As someone who’s been around for over half a century, I couldn’t imagine how adversely impacted my learning would be if I only listened to people who were older than me. If I carried the belief that there’s nothing I can learn from anyone who’s younger than me, I’d be willingly disconnecting myself from the wisdom and knowledge of a significant portion of the world population. What an awful way to move through life!
If sense a negative attitude bubbling up when you have the opportunity to learn from someone younger, check yourself. You may be on the cusp of throwing away a perfectly good learning experience.
How foolish it would be to miss an opportunity to learn something valuable, simply because pride and ego deafen your ears to voices younger than your own.
I’ve been playing the electric bass for almost 3 years now, and one thing I really enjoy is getting the sheet music for a song I like and learning how to play it. While it’s fun, as well as rewarding, to learn to play a favorite song, what’s especially cool is to take what I’ve learned about one song and apply it to another.
I’m blessed to be able to play electric bass for our worship team at church. The song charts we use at church show us the basic chords (notes) we should play, but otherwise there’s a lot of room to be creative. As I was discussing a section of a favorite song I was learning (Limelight by Rush) with my bass instructor, he showed me how I could apply the same concepts that were being used in this section of Limelight to a song I’ll be playing in church this week. I was totally blown away, as well as excited about the possibilities this opened up for me.
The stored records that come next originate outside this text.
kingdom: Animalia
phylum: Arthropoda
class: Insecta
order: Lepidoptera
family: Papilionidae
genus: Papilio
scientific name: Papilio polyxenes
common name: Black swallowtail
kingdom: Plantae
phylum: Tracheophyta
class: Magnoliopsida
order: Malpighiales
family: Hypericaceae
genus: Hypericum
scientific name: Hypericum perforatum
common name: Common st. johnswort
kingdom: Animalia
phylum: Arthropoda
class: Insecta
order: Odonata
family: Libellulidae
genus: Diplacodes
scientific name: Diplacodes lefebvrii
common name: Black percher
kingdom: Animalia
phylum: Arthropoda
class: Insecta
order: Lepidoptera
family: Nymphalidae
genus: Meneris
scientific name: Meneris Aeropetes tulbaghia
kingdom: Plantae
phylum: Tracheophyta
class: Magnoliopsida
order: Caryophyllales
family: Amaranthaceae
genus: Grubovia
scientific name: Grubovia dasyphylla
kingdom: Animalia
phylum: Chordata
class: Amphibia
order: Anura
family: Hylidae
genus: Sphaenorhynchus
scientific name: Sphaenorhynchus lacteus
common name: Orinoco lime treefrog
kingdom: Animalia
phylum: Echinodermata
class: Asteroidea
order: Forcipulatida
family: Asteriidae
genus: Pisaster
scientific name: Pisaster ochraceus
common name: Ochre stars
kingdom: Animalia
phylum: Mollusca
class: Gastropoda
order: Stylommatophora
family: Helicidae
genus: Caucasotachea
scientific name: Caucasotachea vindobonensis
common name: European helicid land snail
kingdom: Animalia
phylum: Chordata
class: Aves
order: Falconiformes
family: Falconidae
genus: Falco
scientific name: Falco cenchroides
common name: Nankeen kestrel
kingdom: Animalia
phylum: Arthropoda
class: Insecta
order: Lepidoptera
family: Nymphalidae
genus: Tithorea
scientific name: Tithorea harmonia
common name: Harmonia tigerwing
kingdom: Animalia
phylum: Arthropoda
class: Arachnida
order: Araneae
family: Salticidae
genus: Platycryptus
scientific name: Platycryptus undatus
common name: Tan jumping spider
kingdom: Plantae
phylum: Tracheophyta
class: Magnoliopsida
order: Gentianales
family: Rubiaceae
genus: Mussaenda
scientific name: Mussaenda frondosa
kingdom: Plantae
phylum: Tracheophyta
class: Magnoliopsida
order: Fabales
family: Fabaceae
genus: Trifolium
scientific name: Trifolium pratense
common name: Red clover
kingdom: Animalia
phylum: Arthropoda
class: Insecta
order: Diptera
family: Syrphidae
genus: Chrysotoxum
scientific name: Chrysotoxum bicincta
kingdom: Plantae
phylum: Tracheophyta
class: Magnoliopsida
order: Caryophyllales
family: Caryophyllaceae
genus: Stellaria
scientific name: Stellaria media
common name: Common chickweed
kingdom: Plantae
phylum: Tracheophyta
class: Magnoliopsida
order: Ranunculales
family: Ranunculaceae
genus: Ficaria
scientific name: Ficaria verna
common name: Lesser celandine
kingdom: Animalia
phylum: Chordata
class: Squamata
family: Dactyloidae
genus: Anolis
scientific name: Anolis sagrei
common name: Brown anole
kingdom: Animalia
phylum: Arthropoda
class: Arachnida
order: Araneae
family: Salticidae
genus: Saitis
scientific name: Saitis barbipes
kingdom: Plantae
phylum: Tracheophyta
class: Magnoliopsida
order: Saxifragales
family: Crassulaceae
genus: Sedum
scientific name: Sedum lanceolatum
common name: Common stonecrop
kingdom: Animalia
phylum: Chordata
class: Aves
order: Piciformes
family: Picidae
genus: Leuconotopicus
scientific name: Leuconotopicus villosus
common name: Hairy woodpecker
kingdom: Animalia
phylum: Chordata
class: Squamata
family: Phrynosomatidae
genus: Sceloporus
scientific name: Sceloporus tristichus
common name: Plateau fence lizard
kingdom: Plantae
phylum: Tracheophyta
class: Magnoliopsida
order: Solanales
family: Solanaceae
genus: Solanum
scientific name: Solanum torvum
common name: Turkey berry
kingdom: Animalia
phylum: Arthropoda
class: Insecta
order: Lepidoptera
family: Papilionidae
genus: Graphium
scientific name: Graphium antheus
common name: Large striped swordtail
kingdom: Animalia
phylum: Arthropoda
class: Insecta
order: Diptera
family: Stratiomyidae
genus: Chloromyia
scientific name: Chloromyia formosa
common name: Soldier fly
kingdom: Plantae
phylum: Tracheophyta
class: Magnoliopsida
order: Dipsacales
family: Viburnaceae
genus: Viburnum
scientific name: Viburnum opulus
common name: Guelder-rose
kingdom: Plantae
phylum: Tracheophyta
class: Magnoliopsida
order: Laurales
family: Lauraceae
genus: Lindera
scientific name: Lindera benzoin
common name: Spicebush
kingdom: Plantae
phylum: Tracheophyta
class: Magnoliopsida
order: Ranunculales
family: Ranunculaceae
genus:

I think most skills we learn have application beyond the context we learn them in. Concepts learned to master one skill are often transferable across other disciplines and scenarios. Being aware of this allows us to multiply the impact of what we learn by applying it broadly beyond the context it was learned in.
The next time you learn something new, think about how you can apply the concepts beyond the context in which it was learned. You’ll start to see possibilities and solutions where they didn’t exist before.
On New Year’s Day, my wife and I spent some time discussing the events and activities we’d like to do in 2020. At one point as we were listing off places we wanted to go and things we wanted to do, my wife said, “We need to get these on the calendar.” She was exactly right! So that’s what we did.
It’s amazing to me how much we can miss out on (exciting things that we actually want to do) simply because we are not intentional about getting them scheduled and making them happen. Something changed when we wrote these things on the calendar. This simple act affirmed our commitment to them. By putting the event/activity on the calendar, we’ve said, “Yes, this is something we will do!”
So often our failure to commit the time to something is the major obstacle that keeps it from being realized. What is it that you’d like to do in 2020? Is there somewhere you’d like to go or something you’d like to accomplish? If so, I’d encourage you to get it scheduled before your calendar fills up.
Commit time to those things that are important for you to achieve in 2020. Otherwise you’ll get to December 31, 2020 and realize that your lack of being intentional has caused you to miss out on what otherwise might have been an spectacular year.
“The best way to succeed in life is to act on the advice you give others.” ~ Unknown
Have you ever observed a behavior in another person and found yourself either thinking, or actually telling them, how you feel they could have better-handled the situation? If so, here’s a news flash for you (and for me as well!): Unless someone asks you for your opinion, they aren’t interested in hearing your advice.
I don’t normally appreciate unsolicited advice from others, so why would I think someone else would be receptive to unsolicited advice from me?
My best option is to take my own advice and work on myself versus trying to fix others. Because ultimately, the only person I have control over… is me.